▶ _Directive_:
Please report how many lines in the records below contain the string "Solanum", with case counting, and give only that number.
+++ Data for processing +++
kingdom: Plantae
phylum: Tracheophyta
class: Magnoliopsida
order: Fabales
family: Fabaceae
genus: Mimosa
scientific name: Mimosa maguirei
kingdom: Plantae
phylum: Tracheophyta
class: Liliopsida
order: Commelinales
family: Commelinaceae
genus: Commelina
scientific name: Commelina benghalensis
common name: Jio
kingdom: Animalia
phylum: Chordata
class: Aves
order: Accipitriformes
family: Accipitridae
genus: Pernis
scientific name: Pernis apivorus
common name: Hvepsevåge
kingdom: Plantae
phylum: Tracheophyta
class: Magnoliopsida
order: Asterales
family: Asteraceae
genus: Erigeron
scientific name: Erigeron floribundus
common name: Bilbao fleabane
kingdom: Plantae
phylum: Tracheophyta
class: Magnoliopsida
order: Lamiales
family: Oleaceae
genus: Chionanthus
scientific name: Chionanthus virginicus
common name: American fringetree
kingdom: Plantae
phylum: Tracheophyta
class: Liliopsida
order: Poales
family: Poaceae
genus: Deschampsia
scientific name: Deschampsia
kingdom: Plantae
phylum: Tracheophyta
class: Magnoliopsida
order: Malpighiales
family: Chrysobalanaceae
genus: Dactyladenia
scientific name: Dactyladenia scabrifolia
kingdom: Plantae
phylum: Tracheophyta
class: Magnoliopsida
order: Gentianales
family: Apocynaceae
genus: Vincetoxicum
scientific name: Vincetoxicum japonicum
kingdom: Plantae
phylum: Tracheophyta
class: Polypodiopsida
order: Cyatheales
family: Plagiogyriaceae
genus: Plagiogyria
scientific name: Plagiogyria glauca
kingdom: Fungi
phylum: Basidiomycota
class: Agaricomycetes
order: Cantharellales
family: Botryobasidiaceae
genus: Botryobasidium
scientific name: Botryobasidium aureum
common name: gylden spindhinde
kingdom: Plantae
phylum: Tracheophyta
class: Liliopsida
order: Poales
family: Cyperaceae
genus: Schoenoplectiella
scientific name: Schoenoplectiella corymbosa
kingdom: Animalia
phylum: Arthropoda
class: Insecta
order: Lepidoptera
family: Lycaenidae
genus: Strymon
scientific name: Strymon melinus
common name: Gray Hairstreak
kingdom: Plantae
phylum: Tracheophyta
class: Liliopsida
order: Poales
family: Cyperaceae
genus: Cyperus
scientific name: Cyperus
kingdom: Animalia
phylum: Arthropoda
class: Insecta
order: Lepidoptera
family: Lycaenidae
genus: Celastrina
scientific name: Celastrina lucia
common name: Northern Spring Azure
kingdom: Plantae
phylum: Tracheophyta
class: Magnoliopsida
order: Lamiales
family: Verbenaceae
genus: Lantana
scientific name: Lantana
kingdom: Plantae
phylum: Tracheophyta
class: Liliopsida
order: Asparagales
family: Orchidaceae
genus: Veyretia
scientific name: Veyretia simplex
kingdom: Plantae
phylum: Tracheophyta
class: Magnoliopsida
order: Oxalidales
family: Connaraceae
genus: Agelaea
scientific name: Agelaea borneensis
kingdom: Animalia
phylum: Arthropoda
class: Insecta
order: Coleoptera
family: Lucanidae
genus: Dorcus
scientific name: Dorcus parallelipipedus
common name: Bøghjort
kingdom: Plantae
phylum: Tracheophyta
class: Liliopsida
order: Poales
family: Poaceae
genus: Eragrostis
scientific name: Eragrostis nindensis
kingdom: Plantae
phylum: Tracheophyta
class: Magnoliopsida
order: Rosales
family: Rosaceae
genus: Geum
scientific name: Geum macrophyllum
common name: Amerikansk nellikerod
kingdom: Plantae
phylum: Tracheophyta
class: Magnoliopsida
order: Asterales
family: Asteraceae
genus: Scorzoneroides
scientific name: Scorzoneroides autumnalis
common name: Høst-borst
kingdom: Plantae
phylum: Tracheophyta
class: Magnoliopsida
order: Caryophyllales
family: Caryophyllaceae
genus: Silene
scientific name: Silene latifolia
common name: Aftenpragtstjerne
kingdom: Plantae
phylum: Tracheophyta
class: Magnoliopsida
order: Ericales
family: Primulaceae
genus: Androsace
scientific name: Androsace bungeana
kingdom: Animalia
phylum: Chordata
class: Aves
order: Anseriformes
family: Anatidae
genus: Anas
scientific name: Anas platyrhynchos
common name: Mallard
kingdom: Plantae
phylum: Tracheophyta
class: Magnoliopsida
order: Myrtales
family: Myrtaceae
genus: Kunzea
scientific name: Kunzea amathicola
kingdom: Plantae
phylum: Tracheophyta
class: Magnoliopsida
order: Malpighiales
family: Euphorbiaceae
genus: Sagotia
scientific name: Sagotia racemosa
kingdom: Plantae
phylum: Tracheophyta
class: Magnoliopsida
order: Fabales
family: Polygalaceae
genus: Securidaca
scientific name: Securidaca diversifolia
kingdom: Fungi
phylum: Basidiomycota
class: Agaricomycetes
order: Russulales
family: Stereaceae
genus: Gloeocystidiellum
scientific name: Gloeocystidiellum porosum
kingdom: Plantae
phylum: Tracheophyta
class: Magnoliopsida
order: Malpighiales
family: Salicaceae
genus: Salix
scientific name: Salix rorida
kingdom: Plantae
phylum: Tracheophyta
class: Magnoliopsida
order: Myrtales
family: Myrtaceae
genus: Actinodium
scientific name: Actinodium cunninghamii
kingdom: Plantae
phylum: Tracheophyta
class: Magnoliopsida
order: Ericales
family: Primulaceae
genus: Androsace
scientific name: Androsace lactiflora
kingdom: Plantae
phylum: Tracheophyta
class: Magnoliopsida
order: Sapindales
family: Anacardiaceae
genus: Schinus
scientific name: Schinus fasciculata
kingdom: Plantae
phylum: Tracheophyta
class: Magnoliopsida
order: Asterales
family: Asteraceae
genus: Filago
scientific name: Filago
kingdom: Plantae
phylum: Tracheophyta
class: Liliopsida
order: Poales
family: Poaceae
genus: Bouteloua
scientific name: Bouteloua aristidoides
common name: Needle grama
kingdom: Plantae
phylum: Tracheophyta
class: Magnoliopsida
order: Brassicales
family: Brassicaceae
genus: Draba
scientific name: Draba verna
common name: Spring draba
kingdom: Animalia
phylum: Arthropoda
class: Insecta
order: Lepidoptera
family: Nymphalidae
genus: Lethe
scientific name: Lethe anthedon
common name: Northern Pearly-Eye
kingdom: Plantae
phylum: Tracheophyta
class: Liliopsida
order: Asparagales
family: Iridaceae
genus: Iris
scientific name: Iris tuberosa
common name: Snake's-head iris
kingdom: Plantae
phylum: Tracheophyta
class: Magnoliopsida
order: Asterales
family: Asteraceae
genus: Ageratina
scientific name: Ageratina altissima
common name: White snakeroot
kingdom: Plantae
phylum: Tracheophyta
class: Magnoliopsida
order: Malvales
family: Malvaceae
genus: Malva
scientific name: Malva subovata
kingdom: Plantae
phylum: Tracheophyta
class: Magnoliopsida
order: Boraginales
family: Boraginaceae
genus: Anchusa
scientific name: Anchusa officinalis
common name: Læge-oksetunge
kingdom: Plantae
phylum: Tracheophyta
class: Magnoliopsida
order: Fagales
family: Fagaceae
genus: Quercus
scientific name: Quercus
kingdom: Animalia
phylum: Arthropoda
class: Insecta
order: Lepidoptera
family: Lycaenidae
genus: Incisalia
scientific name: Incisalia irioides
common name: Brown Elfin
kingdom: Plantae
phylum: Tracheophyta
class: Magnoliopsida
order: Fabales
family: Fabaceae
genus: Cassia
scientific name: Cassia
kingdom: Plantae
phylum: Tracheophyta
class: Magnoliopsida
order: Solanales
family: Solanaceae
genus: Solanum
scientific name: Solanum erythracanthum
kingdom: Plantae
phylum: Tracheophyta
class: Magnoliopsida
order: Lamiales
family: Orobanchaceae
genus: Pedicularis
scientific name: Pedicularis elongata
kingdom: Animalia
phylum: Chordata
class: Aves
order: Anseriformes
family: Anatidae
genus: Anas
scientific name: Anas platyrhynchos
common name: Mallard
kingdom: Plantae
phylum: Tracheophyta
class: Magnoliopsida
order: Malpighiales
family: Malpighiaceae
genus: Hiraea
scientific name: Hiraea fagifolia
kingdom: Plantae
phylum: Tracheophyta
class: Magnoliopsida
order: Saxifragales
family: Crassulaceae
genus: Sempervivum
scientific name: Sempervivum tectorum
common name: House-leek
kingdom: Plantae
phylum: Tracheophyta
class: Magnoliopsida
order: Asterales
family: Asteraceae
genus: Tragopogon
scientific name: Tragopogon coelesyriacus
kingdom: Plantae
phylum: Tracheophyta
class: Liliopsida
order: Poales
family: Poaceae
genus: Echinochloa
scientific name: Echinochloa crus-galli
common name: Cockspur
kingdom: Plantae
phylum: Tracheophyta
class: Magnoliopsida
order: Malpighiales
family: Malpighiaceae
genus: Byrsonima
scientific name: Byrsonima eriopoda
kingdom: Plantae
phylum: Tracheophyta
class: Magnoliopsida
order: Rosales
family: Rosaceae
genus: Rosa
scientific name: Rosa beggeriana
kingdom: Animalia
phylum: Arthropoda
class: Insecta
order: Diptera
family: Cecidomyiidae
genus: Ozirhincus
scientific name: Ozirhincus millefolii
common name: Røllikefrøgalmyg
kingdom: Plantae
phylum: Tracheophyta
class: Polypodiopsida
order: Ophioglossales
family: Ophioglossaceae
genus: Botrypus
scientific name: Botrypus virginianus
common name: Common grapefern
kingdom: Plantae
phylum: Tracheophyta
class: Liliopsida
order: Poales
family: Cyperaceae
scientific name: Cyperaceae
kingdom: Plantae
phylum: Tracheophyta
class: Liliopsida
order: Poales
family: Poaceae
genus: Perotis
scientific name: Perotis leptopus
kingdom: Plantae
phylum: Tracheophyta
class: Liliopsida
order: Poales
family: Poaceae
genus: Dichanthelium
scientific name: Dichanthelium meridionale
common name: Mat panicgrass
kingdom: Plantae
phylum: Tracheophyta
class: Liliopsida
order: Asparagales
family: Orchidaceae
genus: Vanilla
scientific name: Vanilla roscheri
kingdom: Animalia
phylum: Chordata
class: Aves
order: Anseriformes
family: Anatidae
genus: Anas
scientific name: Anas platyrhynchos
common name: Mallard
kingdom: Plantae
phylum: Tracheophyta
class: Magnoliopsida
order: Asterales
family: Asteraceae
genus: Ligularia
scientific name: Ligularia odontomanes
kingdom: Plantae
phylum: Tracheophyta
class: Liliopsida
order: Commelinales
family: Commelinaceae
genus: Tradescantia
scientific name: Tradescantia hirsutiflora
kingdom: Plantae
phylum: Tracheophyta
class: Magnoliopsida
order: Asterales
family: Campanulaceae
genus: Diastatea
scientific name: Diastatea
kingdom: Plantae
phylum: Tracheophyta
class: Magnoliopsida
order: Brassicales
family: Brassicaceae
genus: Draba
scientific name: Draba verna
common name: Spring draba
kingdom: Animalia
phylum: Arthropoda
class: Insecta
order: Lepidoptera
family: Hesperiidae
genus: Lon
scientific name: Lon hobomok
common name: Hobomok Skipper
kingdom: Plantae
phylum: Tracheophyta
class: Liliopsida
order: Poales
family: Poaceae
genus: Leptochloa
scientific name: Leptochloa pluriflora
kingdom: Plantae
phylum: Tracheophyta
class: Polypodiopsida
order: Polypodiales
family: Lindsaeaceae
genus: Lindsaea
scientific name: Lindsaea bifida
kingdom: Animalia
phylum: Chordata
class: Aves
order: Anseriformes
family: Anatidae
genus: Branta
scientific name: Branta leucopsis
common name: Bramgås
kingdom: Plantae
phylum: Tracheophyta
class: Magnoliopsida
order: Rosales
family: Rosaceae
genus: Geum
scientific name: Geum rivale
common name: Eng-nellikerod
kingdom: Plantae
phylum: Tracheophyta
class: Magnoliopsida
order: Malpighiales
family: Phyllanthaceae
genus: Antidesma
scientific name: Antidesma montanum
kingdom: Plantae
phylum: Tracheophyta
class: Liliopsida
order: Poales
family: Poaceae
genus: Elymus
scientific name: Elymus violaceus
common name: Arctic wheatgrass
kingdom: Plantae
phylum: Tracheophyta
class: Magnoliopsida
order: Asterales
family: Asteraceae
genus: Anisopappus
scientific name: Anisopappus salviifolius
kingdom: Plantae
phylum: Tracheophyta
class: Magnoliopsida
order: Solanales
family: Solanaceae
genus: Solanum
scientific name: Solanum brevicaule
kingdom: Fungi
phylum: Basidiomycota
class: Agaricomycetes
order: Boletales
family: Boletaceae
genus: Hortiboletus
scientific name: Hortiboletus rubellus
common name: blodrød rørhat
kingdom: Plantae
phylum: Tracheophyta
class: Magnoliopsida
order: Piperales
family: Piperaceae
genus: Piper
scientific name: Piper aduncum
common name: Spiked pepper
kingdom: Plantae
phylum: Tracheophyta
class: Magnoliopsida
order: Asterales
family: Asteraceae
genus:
+++
▶ _Response to the task_:
4